For Thomas Aquinas, in his commentary on Paul’s epistle to the Romans, “the power of princes, in so far as it is a power, comes from God.” In the Commentary on the Sentences, he writes that “spiritual power and temporal power come both from divine power”. Saint Bonaventure conciliated the divine origin of authority and the elective system; he emphasized the dangers of the hereditary system and insisted that elected chiefs are usually the best.

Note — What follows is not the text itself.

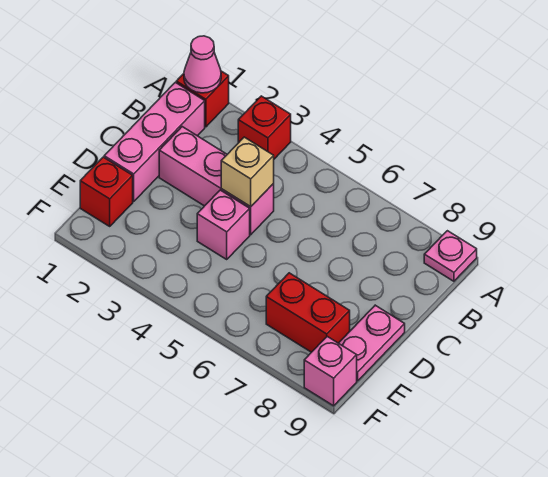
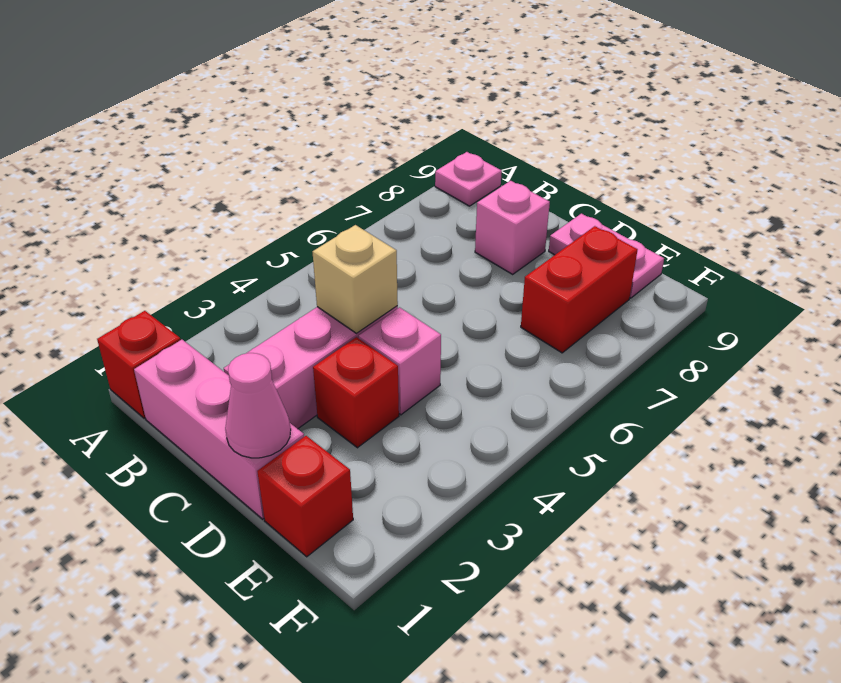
pink 1x1 cone [184,36,221,93] -> pink 1x1 cone moved to [225,353,291,458]
red 1x1 brick [238,96,291,159] -> red 1x1 brick moved to [313,337,399,448]
pink 1x1 brick [304,336,357,406] -> pink 1x1 brick moved to [475,181,550,274]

However, he considered that this election was merely a designation and that it belonged to God, that is, to the spiritual power of God, to confer power on the appointed leader.
Modern era
Without losing sight of this native difficulty of the distinction between the first philosophy of Aristotle and the political philosophy, this one knew in the 17th and 18th centuries a radical turning point with the appearance of the theories of the social contract, developed by Thomas Hobbes (Leviathan, 1651), John Locke (Treaty of Civil Government, 1690), Jean-Jacques Rousseau (The Social Contract, 1762) and Emmanuel Kant. These theorists sought a foundation of power less debatable than the divine right (theorized by St. Bonaventure) and less arbitrary than the force (theorized by Machiavelli). Their theories rested on the hypothesis of a state of nature, a fictitious state of men having no other link between them than their common quality of being human beings, each being free and equal to all.
Giulia Sissa believes that in the transition from a theory of political animal, naturally inclined to sociability (Aristotle), to a mechanistic view of human nature (Hobbes), the anthropological foundation of politics is redesigned.
Contemporary period
Political philosophy is still largely focused on the examination and discussion of social contract theories developed in the seventeenth and eighteenth centuries.
One of the currently most commented works of contemporary political philosophy is explicitly in this so-called “contractualist” perspective: it is John Rawls’s Theory of Justice (1971). Other avenues were nevertheless opened wit the works like those of Michel Foucault, Cornelius Castoriadis, Claude Lefort, Jacques Rancière, Jean-Pierre Dupuy or Yves Michaud. Here again, it is sometimes from the rediscovery and the discussion of classical authors that new perspectives emerged – as Claude Lefort’s analyzes of the work of Nicolas Machiavel, author of the Prince ( 1512).